The success of Tancredo’s efforts to project his nativist politics onto the national stage were apparent during CNN’s November 26 Republican Youtube debate. In a heated exchange that highlighted press coverage of the debate, presidential frontrunners Rudy Giuliani and Mitt Romney competed with one another over who could appear the most draconian towards “illegals.” When Romney accused Giuliani of running a “sanctuary city” for undocumented immigrants while serving as mayor of New York, Giuliani shot back that Romney had run a “sanctuary mansion” when he was governor of Massachusetts. Giuliani pointed to a lengthy Boston Globe report revealing that Romney paid a gardening service that employed illegal workers to tend the lawns of his mansion. Suddenly, the candidates with the most tolerant records on immigration issues sounded like Tancredo.

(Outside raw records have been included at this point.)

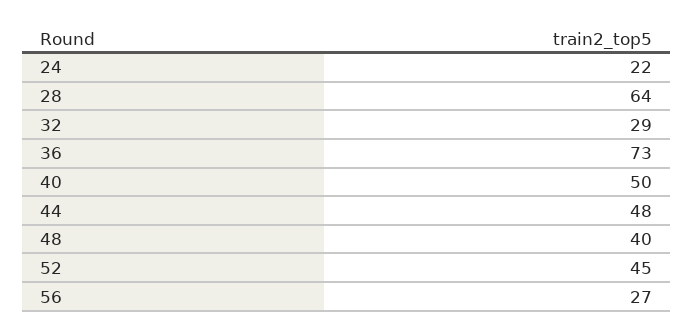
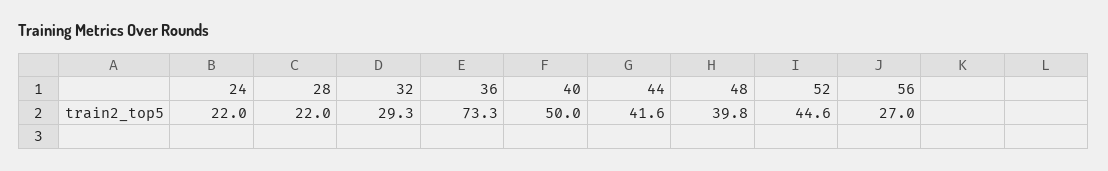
  {
    "24": 22,
-   "28": 64,
+   "28": 22,
    "32": 29.3,
    "36": 73.3,
    "40": 50,
-   "44": 48,
+   "44": 41.6,
    "48": 39.8,
    "52": 44.6,
    "56": 27
  }

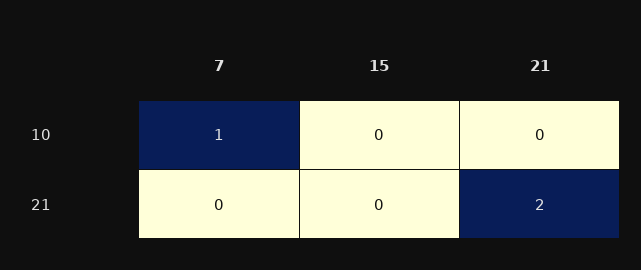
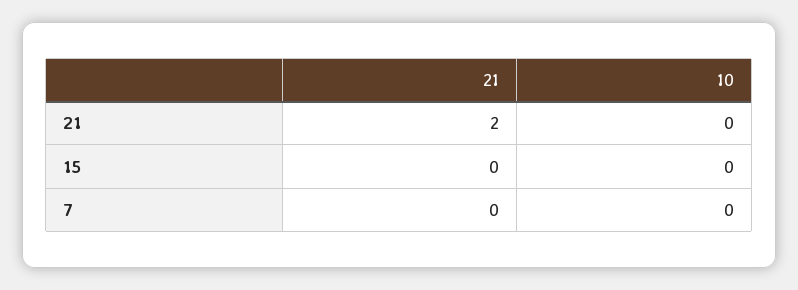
  {
    "7": {
-     "10": 1,
+     "10": 0,
      "21": 0
    },
    "15": {
      "10": 0,
      "21": 0
    },
    "21": {
      "10": 0,
      "21": 2
    }
  }

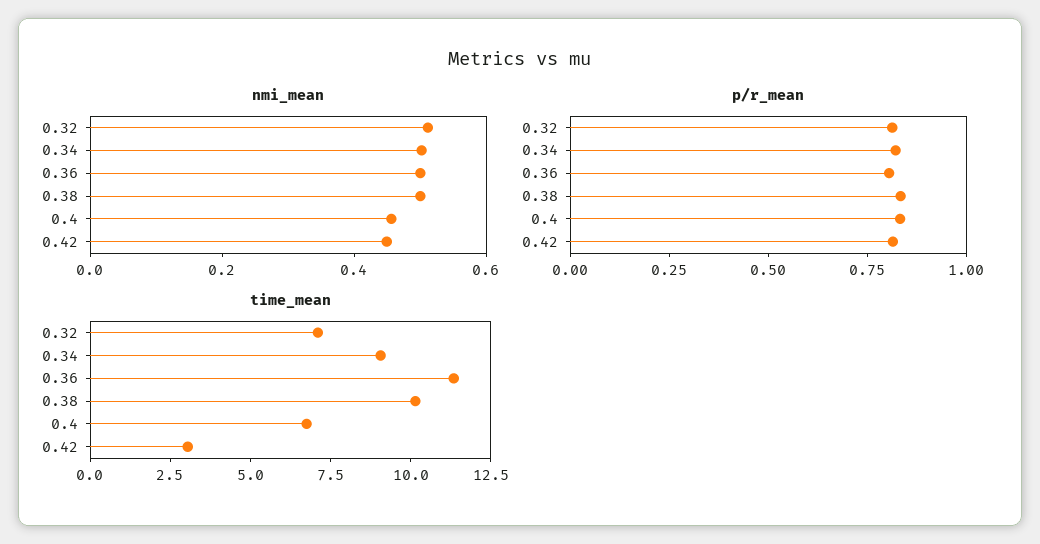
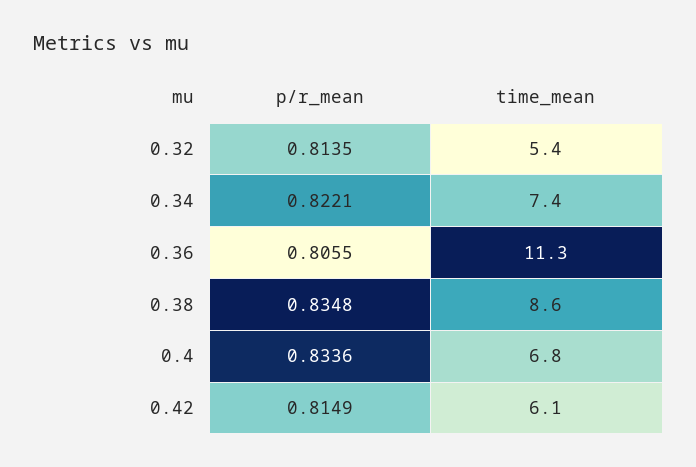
  {
-   "nmi_mean": {
-     "0.32": 0.5,
-     "0.34": 0.5,
-     "0.36": 0.5,
-     "0.38": 0.5,
-     "0.4": 0.45,
-     "0.42": 0.45
-   },
    "p/r_mean": {
      "0.32": 0.8135,
      "0.34": 0.8221,
      "0.36": 0.8055,
      "0.38": 0.8348,
      "0.4": 0.8336,
      "0.42": 0.8149
    },
    "time_mean": {
-     "0.32": 7,
+     "0.32": 5.4,
-     "0.34": 9,
+     "0.34": 7.4,
      "0.36": 11.3,
-     "0.38": 10,
+     "0.38": 8.6,
      "0.4": 6.8,
-     "0.42": 3
+     "0.42": 6.1
    }
  }

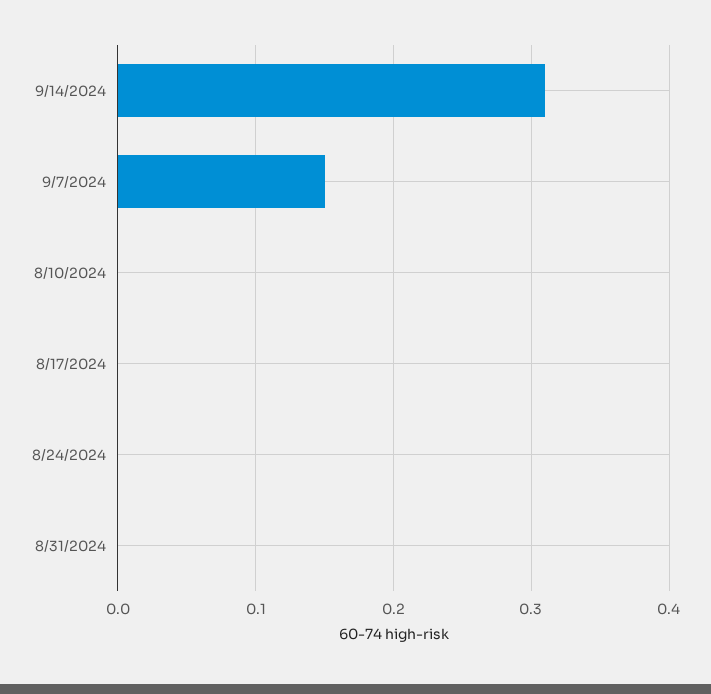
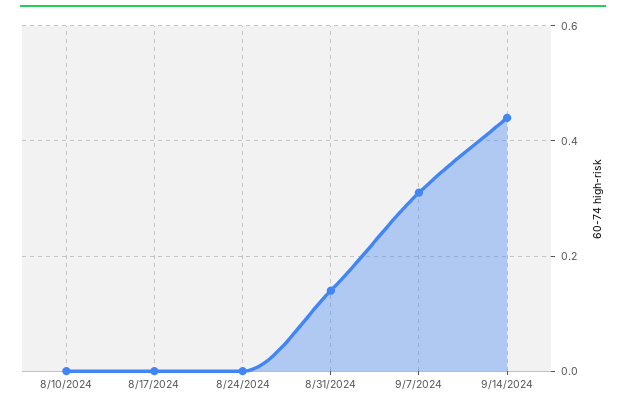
  {
-   "9/14/2024": 0.31,
+   "9/14/2024": 0.45,
-   "9/7/2024": 0.15,
+   "9/7/2024": 0.3,
    "8/10/2024": 0,
    "8/17/2024": 0,
    "8/24/2024": 0,
-   "8/31/2024": 0
+   "8/31/2024": 0.15
  }

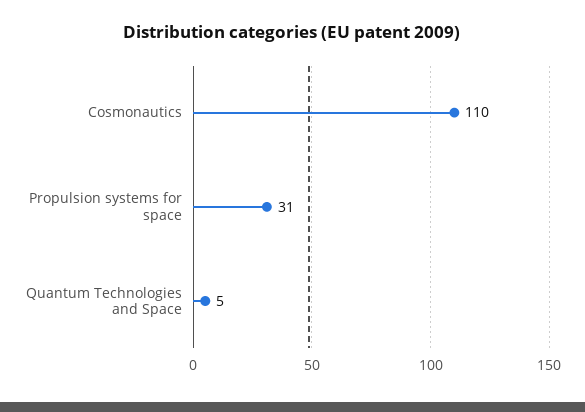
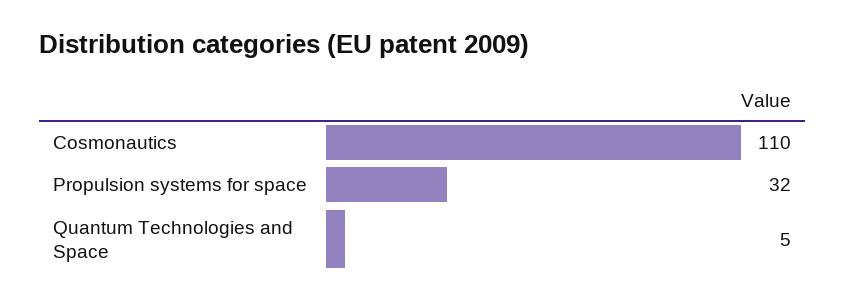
  {
    "Cosmonautics": 110,
-   "Propulsion systems for space": 31,
+   "Propulsion systems for space": 32,
    "Quantum Technologies and Space": 5
  }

While the two rivals clashed, Tancredo stood at the far end of the stage smiling contentedly. The cause he championed for years with a band of ornery border vigilantes, white supremacists, and assorted dregs by his side had become a central theme in the race for the White House. Of all the major GOP candidates, only Sen. John McCain has countered Tancredo with big tent appeals to socially conservative Latinos. The other candidates have reliably parroted his talking points, parrying accusations of ideological impurity by accusing one another of being soft on illegal immigration. “All I've heard is people trying to out-Tancredo Tancredo,” Tancredo observed during the debate. “It is great.”
But there is one way the Republican candidates can never out-Tancredo Tancredo. The congressman lives in a “sanctuary mansion” built by the kind of people he has made a career out of demonizing. Tom Tancredo may have no hope of winning the Republican nomination, but in the cause of hypocrisy, he is the frontrunner.